[Exercise requirements]
a. Return, word for word, the stretch of the article on the AEP Foundation gift that begins at the words "This year, LifeCare" and stops after the words "proud to help.".
b. Name every person mentioned in the article on the AEP Foundation gift.

[Excerpted passage]
The Columbus Dispatch

AEP Foundation gives $1M to Meal-on-Wheels

- By Rita Price rprice@dispatch.com @RitaPrice

The agency that operates the local Meals-on-Wheels program is set to receive a $1 million donation, the largest single gift in its more than 100-year history.

“It’s rather transforma­tional,” Check Gehring, LifeCare Alliance president and CEO, said Wednesday of the contributi­on from the American Electric Power Foundation. “And it comes at a unique time.”

LifeCare, like many other senior-serving organizati­ons around the country, has lost millions in traditiona­l government funding since the Great Recession. But instead of scaling back, it continues to grow, taking on clients and adding to its service area and refusing to put anyone in need of food on a waiting list.

“We’ve made most of it up in fundraisin­g and social enterprise,” Gehring said. “We’ve got to take care of ourselves.”

LifeCare supporters, from individual donors to corporate contributo­rs such as AEP, seem pretty good about rallying when things look dicey. Gehring saw an uptick that seemed to start earlier this year after Mick Mulvaney, President Donald Trump’s budget chief, mentioned Meals-on-Wheels as he spoke broadly about cutting the federal block-grant program, which Mulvaney said funds programs that are “not showing any results.”

Mulvaney probably didn’t intend to attack the popular program that delivers meals to older adults and ill people who aren’t able to provide or prepare food for themselves. But some people weren’t sure.

“He made his comment on a Thursday at 6 at night,” Gehring said. By Saturday morning, “four people came to our Harmon Road location and knocked on the door. They had heard and they wanted to sign up and help us.”

The agency also has received donations in the budget chief’s name. “We actually sent some thank-you letters to Mick Mulvaney,” Gehring said.

LifeCare was the second agency in the nation to start delivering Meals-onWheels almost 45 years ago, and it now runs the largest such program in the Midwest.

This year, LifeCare took over routes that local programs in Marion County could no longer afford, bringing the number of counties served with meals to five. The majority of the more than 5,000 meals delivered every day — about 4,200 — go to the elderly and ill in Franklin County.

The money from AEP will flow to LifeCare during the next four years and will be used to support the organizati­on’s health and nutrition programs. It will also be used to buy a new delivery van.

Dale Heydlauff, president of the AEP Foundation, said the utility company is proud to help.

“Nearly 100 employees volunteer their lunch hours to the Meals-on-Wheels program as part of our mission to power communitie­s and improve lives,” he said.

[Data provided]
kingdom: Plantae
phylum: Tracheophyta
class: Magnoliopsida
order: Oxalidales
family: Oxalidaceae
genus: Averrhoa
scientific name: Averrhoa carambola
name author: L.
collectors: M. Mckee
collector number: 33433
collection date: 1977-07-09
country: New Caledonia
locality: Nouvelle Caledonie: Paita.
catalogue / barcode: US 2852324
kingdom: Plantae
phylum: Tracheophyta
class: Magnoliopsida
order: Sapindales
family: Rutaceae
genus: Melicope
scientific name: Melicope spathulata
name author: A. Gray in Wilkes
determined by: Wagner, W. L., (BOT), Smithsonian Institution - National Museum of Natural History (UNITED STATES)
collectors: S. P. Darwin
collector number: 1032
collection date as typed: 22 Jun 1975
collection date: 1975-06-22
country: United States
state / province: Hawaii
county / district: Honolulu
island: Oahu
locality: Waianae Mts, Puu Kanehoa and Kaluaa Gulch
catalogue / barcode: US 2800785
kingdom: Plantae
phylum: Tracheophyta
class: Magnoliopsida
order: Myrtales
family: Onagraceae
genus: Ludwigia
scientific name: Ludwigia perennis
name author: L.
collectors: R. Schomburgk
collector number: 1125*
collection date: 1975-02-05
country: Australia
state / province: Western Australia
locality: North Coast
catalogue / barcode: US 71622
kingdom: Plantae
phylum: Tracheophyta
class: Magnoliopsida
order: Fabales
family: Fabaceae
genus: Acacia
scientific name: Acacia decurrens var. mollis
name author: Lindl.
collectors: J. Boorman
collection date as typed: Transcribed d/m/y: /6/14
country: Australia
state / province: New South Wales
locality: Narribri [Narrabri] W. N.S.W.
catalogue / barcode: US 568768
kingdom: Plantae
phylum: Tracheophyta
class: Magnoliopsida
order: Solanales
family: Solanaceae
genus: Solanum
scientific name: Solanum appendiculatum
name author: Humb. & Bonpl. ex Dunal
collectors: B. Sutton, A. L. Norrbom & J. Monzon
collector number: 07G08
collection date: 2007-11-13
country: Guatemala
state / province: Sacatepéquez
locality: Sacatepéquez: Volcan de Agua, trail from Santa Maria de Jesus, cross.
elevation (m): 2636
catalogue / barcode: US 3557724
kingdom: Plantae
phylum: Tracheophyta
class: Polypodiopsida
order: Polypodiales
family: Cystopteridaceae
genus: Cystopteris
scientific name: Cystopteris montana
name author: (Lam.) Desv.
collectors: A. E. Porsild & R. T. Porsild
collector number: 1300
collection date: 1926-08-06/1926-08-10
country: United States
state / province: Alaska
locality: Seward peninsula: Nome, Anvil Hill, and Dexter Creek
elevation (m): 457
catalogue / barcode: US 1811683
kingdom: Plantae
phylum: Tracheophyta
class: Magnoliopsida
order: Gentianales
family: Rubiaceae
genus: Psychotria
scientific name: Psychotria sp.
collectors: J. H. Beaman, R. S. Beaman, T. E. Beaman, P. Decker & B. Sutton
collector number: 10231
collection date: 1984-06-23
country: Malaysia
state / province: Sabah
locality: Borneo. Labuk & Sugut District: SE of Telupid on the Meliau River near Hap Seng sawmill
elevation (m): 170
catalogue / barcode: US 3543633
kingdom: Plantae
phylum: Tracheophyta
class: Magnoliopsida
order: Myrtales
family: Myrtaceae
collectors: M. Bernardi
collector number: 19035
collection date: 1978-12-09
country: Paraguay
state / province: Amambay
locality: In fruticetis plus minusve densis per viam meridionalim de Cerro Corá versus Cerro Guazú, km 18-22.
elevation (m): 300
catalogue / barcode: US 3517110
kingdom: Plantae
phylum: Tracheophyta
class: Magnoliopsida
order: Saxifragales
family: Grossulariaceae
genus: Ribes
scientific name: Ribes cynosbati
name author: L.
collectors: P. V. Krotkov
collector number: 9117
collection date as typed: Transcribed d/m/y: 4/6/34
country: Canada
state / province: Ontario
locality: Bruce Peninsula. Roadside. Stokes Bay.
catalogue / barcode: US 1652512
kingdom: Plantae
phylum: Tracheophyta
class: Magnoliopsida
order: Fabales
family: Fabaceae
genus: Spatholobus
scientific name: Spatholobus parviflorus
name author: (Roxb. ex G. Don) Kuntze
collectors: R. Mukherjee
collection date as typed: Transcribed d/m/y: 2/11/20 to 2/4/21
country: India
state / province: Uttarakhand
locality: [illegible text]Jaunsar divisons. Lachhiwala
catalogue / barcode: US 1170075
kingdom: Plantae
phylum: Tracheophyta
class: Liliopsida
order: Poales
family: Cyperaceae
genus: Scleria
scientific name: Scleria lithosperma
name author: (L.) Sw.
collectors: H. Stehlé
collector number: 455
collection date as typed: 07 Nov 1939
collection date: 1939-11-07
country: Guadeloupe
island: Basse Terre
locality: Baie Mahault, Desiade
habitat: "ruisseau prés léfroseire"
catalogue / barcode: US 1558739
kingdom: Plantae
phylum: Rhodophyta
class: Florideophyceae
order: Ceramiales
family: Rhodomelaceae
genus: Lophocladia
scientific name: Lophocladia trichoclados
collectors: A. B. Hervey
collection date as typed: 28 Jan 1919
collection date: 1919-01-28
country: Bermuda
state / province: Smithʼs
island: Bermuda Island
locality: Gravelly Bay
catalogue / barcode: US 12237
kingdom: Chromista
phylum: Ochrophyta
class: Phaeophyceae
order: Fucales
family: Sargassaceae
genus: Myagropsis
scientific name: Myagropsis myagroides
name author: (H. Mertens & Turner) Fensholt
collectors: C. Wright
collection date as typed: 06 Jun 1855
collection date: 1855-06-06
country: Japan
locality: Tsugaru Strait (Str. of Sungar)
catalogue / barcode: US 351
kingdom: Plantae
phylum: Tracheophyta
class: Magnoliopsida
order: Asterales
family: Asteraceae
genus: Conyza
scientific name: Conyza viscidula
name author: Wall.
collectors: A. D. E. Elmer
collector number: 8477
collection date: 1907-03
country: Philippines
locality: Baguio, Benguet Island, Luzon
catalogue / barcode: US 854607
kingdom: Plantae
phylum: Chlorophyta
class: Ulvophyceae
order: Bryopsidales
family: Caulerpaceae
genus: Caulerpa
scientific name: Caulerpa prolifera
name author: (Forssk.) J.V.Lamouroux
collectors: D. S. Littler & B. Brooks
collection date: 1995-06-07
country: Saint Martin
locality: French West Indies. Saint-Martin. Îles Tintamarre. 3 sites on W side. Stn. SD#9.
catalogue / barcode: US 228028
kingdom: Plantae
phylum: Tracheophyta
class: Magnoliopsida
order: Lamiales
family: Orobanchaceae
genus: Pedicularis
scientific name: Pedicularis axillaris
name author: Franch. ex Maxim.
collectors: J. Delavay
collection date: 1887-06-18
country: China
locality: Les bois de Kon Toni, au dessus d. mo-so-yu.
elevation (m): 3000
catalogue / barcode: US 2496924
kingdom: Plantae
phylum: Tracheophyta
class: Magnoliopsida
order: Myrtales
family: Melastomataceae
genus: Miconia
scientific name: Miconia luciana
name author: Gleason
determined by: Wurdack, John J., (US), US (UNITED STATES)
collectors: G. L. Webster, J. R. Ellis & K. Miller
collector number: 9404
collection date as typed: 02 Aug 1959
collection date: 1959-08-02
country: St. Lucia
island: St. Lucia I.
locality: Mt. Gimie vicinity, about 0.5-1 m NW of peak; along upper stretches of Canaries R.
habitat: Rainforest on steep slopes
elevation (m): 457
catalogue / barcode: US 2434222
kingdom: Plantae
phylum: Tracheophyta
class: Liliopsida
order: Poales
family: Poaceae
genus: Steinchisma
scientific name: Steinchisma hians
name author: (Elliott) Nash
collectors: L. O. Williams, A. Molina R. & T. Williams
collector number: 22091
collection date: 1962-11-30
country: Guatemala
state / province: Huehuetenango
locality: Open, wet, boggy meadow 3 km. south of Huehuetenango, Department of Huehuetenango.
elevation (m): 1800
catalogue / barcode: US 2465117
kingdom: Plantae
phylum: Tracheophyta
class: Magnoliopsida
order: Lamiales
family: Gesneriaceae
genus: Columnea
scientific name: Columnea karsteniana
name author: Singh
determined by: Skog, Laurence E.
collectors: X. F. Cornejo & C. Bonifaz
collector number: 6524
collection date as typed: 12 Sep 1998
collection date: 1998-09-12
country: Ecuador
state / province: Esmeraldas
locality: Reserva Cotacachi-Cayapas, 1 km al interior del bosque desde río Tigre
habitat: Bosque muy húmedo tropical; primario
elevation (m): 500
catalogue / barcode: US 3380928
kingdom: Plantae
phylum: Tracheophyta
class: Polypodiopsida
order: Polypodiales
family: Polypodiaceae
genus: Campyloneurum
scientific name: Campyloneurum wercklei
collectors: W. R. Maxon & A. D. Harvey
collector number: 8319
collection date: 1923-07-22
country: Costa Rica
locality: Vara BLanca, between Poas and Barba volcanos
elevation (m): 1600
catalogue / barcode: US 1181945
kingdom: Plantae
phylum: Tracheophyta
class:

[Responses to the tasks]
a.
This year, LifeCare took over routes that local programs in Marion County could no longer afford, bringing the number of counties served with meals to five. The majority of the more than 5,000 meals delivered every day — about 4,200 — go to the elderly and ill in Franklin County.

The money from AEP will flow to LifeCare during the next four years and will be used to support the organizati­on’s health and nutrition programs. It will also be used to buy a new delivery van.

Dale Heydlauff, president of the AEP Foundation, said the utility company is proud to help.

b.
- Rita Price
- Check Gehring
- Mick Mulvaney
- Donald Trump
- Dale Heydlauff